Ricardo Tapilatu, University of Alabama Ph.D. student and lead scientist of the research team that conducted the study, noted that leatherback turtles “can migrate 7000 miles and travel through the territory of 20 countries, so this is a complex international problem. It is extremely difficult to comprehensively enforce fishing throughout the Pacific.”
Wibbels added “Only one hatchling out of 1000 makes it to adulthood, so taking out an adult… is essentially the same as killing 1,000 hatchlings.”
While beach management of leatherback turtle nesting sites can help maximize the number of turtles that hatch and make it back into the ocean, the low rate of survival to adulthood means that effective efforts to prevent incidental capture of or injury to adult turtles by commercial fishing operations around the world will be required to preserve the species.

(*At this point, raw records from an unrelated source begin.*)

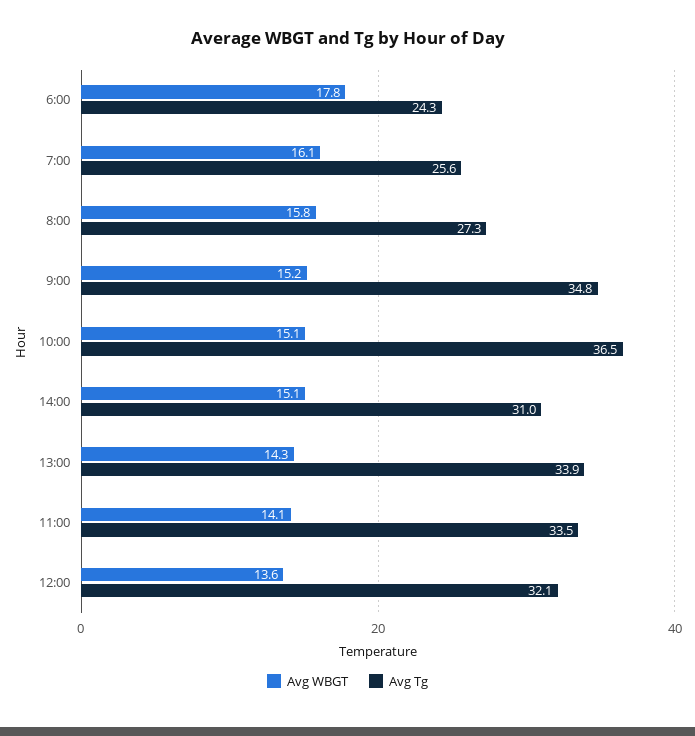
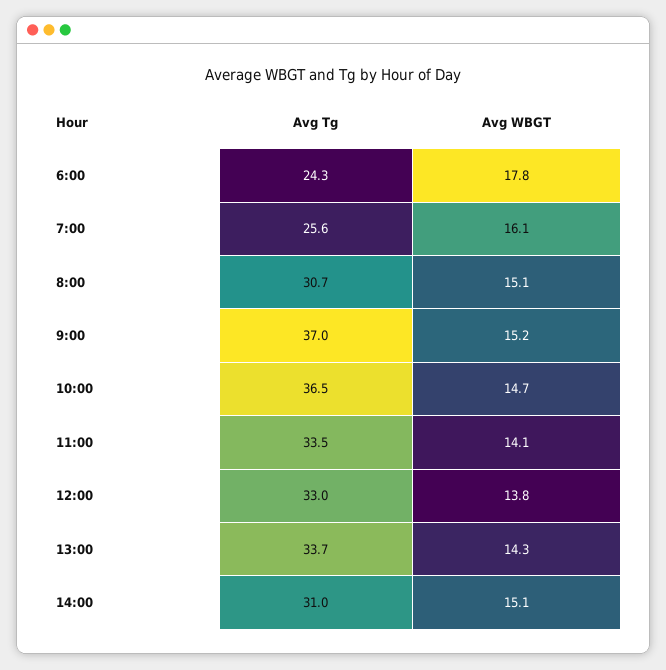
Avg WBGT, 8:00: 15.8 -> 15.1
Avg Tg, 8:00: 27.3 -> 30.7
Avg Tg, 9:00: 34.8 -> 37
Avg WBGT, 10:00: 15.1 -> 14.7
Avg Tg, 13:00: 33.9 -> 33.7
Avg WBGT, 12:00: 13.6 -> 13.8
Avg Tg, 12:00: 32.1 -> 33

NOAA Fisheries says it has worked with the U.S. shrimp trawling industry to implement Turtle Excluder Devices (TEDs) and has instituted a number of regulations to help protect the leatherback from accidental capture and that importation into the U.S. of shrimp harvested by any means that adversely affects sea turtles has been prohibited since 1989. It is the western Pacific, however, where the largest populations of leatherback turtles exist, or once did, and it is the nations there that must ensure that the turtles are protected.